Blend and sprinkle....

Thai spiced mango and prawns
5 T coconut milk
1 T thai red curry paste
2 T fresh cilantro chopped
1 small red chili, seeds removed and chopped
2 cloves garlic, minced
1 lime (juice & zest)
2 ripe mangoes
2 lbs. Tiger prawns
2 t coconut oil (I couldn't find any gotta love Germany, so i omitted completely and the dish was fine!)

Truthfully... I threw it ALL in the pan and cooked it until done.

Curried Quinoa Greens with Coconut Dressing

2/3 cup quinoa
2 1/2 cups water or vegetable broth
3 cups kale, chopped
1 t curry powder
pinch salt
3 T light coconut milk
2 t lime juice
1/3 t curry powder
1/3 t agave nectar (I couldn't find this... i did now... anyway i used peach... it was good too!)
1/3 cup peanuts

In a dry saute pan heat quinoa for 5-6 min. on medium. It will pop, fun! Add everything down to the salt, cover and raise temp to high. Let the quinoa absorb the liquid 15 min. Transfer to a bowl.
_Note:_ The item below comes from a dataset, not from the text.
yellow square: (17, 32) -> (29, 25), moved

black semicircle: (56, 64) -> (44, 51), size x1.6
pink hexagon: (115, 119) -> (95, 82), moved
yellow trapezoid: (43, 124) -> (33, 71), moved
Mix the rest, pour over quinoa and toss.

Spiced Pear Sorbet
4 anjou pears
1/2 cup pear juice or apple cider
1-2 T ginger juice (grate the ginger then squeeze the juice out of the shavings. Please do not cut your finger like I did)
7 whole cloves (I would use half)
2-3 T crystallized ginger
1/4 t vanilla

Cut the pears into 8ths. In a sauce pan toss your pears slices, juices, and cloves. Bring to a rapid boil, stir and cover lowering the heat. Simmer 10-20 min until the pears are very soft.

Transfer to a bowl, cover and freeze over night.

Remove the bowl and thaw. Process the crystallized ginger until pebble size, remove to a dish. Process the pears until creamy. Stir in the vanilla and ginger, serve.